▸ Written task A: Which people and companies does the column on Kimberly Ray name? List every one.
▸ Written task B: In the column on Kimberly Ray, why does Tom Morgan say Ray felt ReMax should have backed her up?
▸ Written task C: Transcribe a passage of the column on Kimberly Ray, beginning at the words "ReMax Realty explained" and stopping after "than high-wire docudrama.".

▸ Page text:

When I heard news reports that the ReMax Realty Group hired ex-radio-personality Kimberly Ray as a sales agent, I thought someone in the press room was probably laughing. The story only seemed to point out how the mighty had fallen.
And it got worse for Kimberly Ray. There were almost immediate updates that ReMax rescinded the offer of employment.
ReMax Realty explained they'd been unaware of Ray's past when they'd made their offer. Ray's tainted past would include being fired over racially insensitive comments she'd made on-air.
The final chapter of the Kimberly Ray story—specifically the past two years since she's become a realtor—almost begs to be judged on its merits and split apart from her radio days. It's more than the career change. It's that the tone of the story has so drastically shifted. I think you'll see in a moment that her life had overnight become more sitcom than high-wire docudrama.
I interviewed the vice president of Revere Realty, Tom Morgan, about Ray's entry into real estate. Revere Realty would be the brokerage to step in and save the day after the ReMax exit. ReMax came up in our conversation, and Morgan said about them:
"The guy that hired her originally to be a real estate agent, she was very clear with him as to who she was. Even though she doesn't have the same name."
Ray had begun using her married name for real estate work, "Goodman."
"She was very clear who she was and what happened, and then once the media found out (about ReMax hiring her), and then the s-h-i-t hit the fan, they pulled out on her.
That's why she thought that was a bunch of crap that they didn't back her up. Because they knew who she was when they hired her."
I'm sure Ray wouldn't have seen at the time that there was anything providential about ReMax backing out of their agreement, but without that, Revere wouldn't have stepped in. And that would mean there would be no new chapter for Kimberly Ray—unless you'd consider showing prospective buyers around empty houses for some cookie-cutter brokerage a notable second act.
Assuming we're still talking sitcom, here's what could pass for the first scene in the pilot episode of Ray's new life:
One of the owners of a small real estate agency is decked out in a flashy golf outfit. He stands on a golf course about to tee off. Just as he is about to swing—and other golfers stand behind him waiting for him to do so—he's interrupted by three phone calls that come in quick succession. The phone calls visibly perturb the men waiting for the golfer to take the swing. All three phone callers suggest the same thing to the golfer: That he hire a controversial former talk-radio star as a sales agent.

[Saved data entries]
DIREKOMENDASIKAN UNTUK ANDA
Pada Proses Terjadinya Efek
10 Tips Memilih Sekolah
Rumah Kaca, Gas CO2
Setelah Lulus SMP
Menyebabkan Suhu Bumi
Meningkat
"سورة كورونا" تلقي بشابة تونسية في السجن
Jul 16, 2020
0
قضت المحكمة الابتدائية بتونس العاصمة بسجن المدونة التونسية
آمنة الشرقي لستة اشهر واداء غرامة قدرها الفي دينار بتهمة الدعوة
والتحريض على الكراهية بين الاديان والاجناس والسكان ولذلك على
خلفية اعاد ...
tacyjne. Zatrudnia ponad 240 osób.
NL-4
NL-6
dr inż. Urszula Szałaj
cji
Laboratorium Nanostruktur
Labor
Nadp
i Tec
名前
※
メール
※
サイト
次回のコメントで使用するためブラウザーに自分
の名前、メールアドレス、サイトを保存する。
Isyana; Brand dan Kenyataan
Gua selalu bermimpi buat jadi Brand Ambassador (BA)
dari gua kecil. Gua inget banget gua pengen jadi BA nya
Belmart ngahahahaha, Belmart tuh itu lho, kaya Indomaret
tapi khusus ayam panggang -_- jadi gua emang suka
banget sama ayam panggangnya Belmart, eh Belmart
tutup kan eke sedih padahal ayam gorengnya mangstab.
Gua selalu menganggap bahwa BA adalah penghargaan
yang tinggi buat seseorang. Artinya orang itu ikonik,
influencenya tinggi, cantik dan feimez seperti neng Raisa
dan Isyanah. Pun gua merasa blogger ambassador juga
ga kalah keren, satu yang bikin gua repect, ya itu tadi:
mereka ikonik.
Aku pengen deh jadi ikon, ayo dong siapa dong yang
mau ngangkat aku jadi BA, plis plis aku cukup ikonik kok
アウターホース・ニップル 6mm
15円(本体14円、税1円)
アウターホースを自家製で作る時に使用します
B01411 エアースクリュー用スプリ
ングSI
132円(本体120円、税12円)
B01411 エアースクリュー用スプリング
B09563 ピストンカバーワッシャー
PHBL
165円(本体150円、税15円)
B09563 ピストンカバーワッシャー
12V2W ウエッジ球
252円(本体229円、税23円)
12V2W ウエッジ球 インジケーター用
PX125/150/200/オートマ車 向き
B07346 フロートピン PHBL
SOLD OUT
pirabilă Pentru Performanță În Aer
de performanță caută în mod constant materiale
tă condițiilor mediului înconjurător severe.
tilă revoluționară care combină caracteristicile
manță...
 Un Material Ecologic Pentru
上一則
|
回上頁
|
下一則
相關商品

▸ Expected answer A:
- Kimberly Ray, who uses her married name, Goodman, for real estate work
- ReMax Realty Group
- Tom Morgan, vice president of Revere Realty
- Revere Realty

▸ Expected answer B: Morgan says Ray had been very clear with the man who hired her about who she was and what had happened. ReMax therefore knew who she was when it hired her, yet pulled out once the media found out.

▸ Expected answer C:
ReMax Realty explained they'd been unaware of Ray's past when they'd made their offer. Ray's tainted past would include being fired over racially insensitive comments she'd made on-air.
The final chapter of the Kimberly Ray story—specifically the past two years since she's become a realtor—almost begs to be judged on its merits and split apart from her radio days. It's more than the career change. It's that the tone of the story has so drastically shifted. I think you'll see in a moment that her life had overnight become more sitcom than high-wire docudrama.